See docs/skippy/FAMILY_STATUS.md for the full artifact, split, wire dtype, cache policy, and exception matrix. See docs/skippy/LLAMA_PARITY.md for the remaining llama.cpp parity queue.
Tagged releases publish macOS bundles plus Linux CPU, Linux ARM64 CPU, Linux
ARM64 CUDA, Linux CUDA, Linux CUDA Blackwell, Linux ROCm, Linux Vulkan, Windows
CPU, Windows CUDA, Windows ROCm, and Windows Vulkan bundles. Metal is
macOS-only. The Linux ARM64 CPU artifact is
mesh-llm-aarch64-unknown-linux-gnu.tar.gz; the Linux ARM64 CUDA artifact is
mesh-llm-aarch64-unknown-linux-gnu-cuda.tar.gz. In install and release
contexts, arm64 and aarch64 mean the same 64-bit ARM target.

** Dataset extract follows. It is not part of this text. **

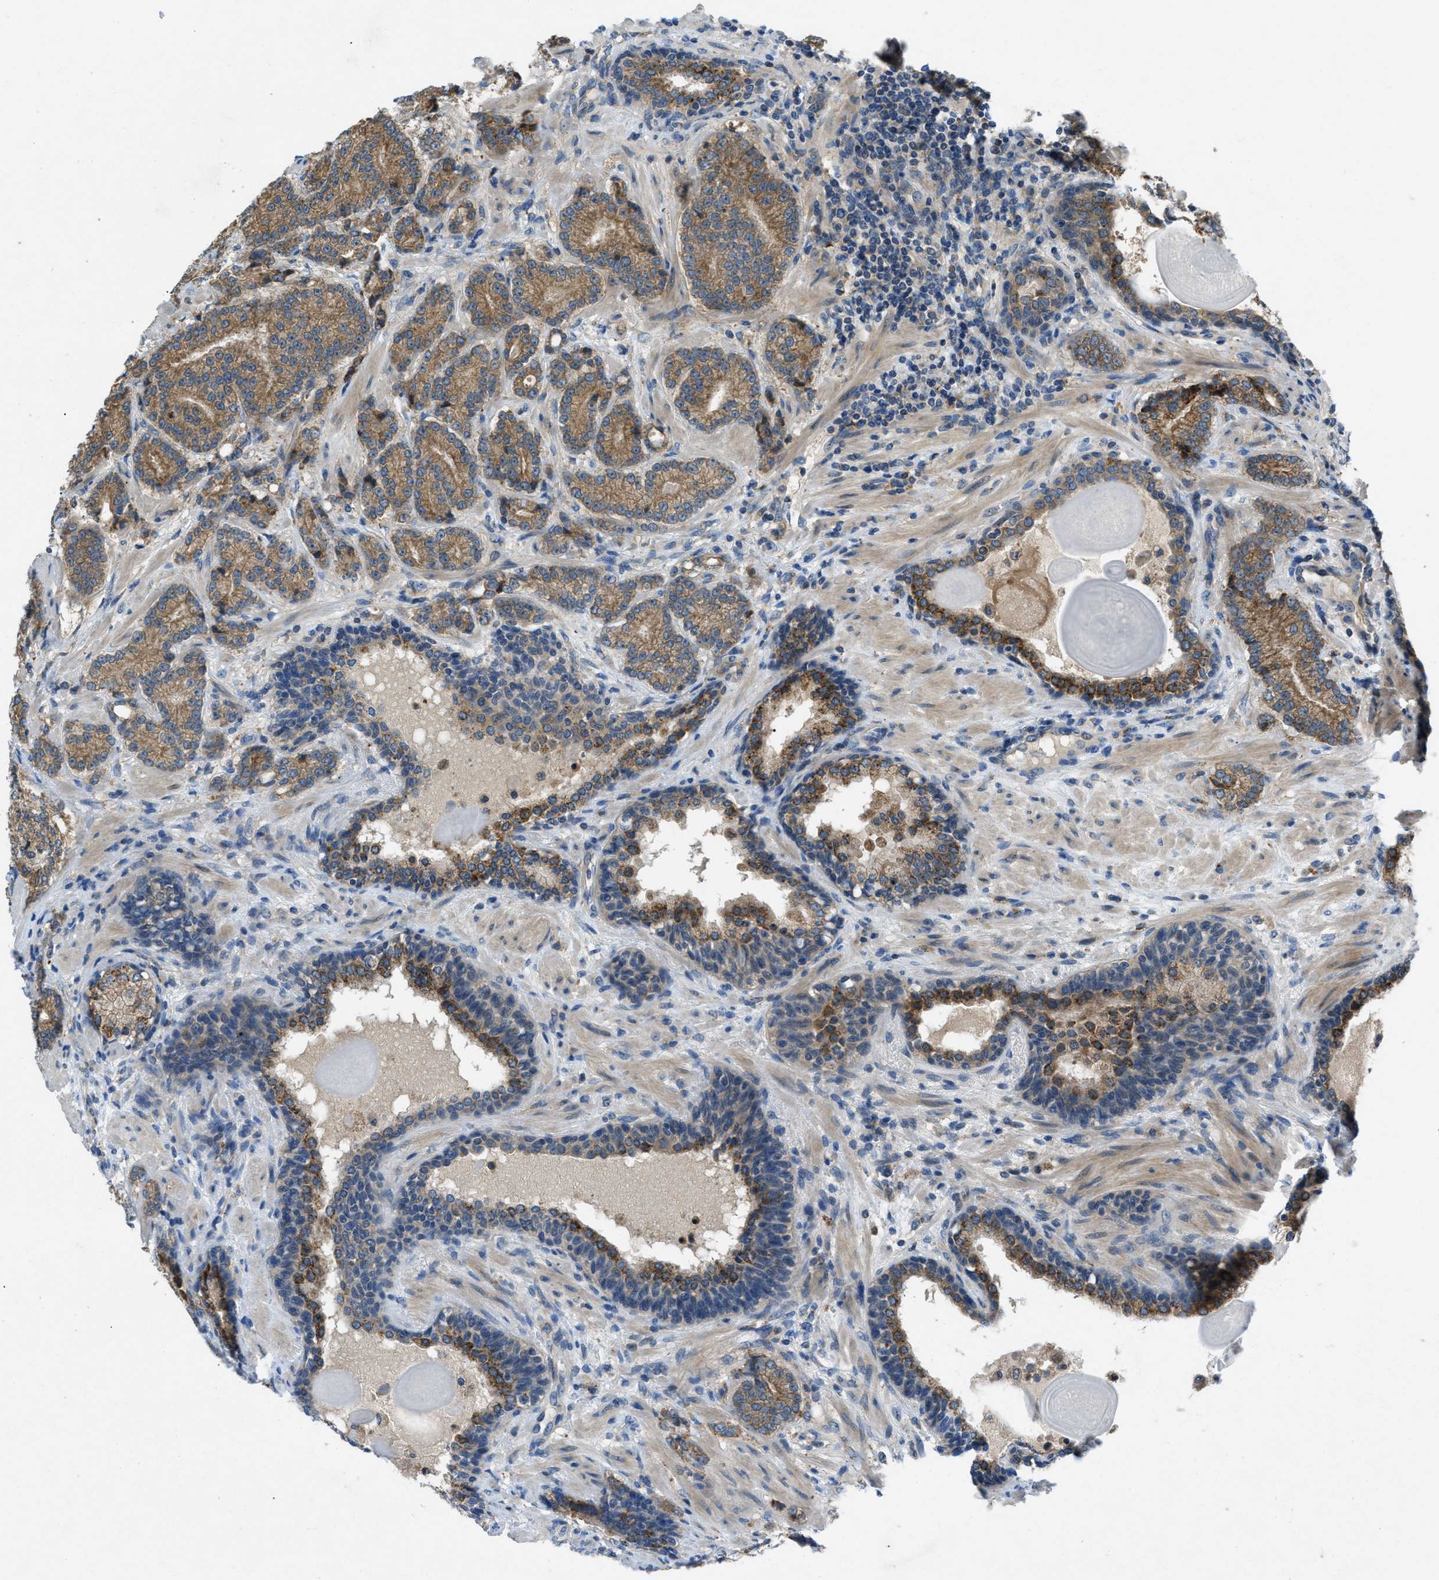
{"staining": {"intensity": "moderate", "quantity": ">75%", "location": "cytoplasmic/membranous"}, "tissue": "prostate cancer", "cell_type": "Tumor cells", "image_type": "cancer", "snomed": [{"axis": "morphology", "description": "Adenocarcinoma, High grade"}, {"axis": "topography", "description": "Prostate"}], "caption": "This is a micrograph of immunohistochemistry staining of prostate high-grade adenocarcinoma, which shows moderate positivity in the cytoplasmic/membranous of tumor cells.", "gene": "MAP3K20", "patient": {"sex": "male", "age": 61}}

Build from source with just:
git clone https://github.com/Mesh-LLM/mesh-llm
cd mesh-llm
just buildSource builds require just, cmake, Rust, and Node.js 24 + npm. CUDA builds
need nvcc, ROCm builds need ROCm/HIP, and Vulkan builds need Vulkan dev files
plus glslc.
The shipped mesh-llm executable uses embedded release attestation for
provenance and admission hardening only. It does not apply to SDK, XCFramework,
or other native artifacts, and it is not a runtime integrity proof. Verify a
stamped packaged executable with cargo run -p xtask -- release-attestation inspect --binary <path-to-packaged-mesh-llm> --public-key-file <release-signing-public-key.json>.
A packaged release binary reports valid, an unstamped local or dev build
reports missing, and a binary that changed after packaging reports invalid.
Bare inspect --binary ... is only enough to classify an unstamped binary as
missing; stamped binaries require --public-key-file and otherwise report
invalid with an explicit error. Post-download mutation can flip a stamped
binary to invalid, but default startup still allows it.
| Doc | Use it for |
|---|---|
| docs/MESHES.md | Private meshes, public discovery, publishing, invite tokens, API-only clients |
| docs/SKIPPY_SPLITS.md | Running big models with package-backed Skippy stage splits |
| docs/LAYER_PACKAGE_REPOS.md | Contributing and publishing layer package repositories |
| docs/AGENTS.md | Goose, Claude Code, OpenCode, Pi, curl, and blackboard |
| docs/EXO_COMPARISON.md | Balanced comparison with Exo |
| docs/CLI.md | Command reference and JSON automation |
| docs/USAGE.md | Longer operational usage guide, runtime control, owner-control operator flows |
| docs/design/TESTING.md | Testing playbook, mixed-version QA, remote deploy checks |
| docs/plugins/flash-moe.md | Optional Flash-MoE SSD expert streaming backend setup |
| docs/skippy/FAMILY_STATUS.md | Certified Skippy model-family status |
| docs/specs/layer-package-repos.md | Manifest and artifact format spec |
Mesh LLM is experimental distributed-systems software. When you report bugs,
include the command you ran, platform/backend flavor, /api/status output if
available, and whether the node was private, published, or joined with --auto.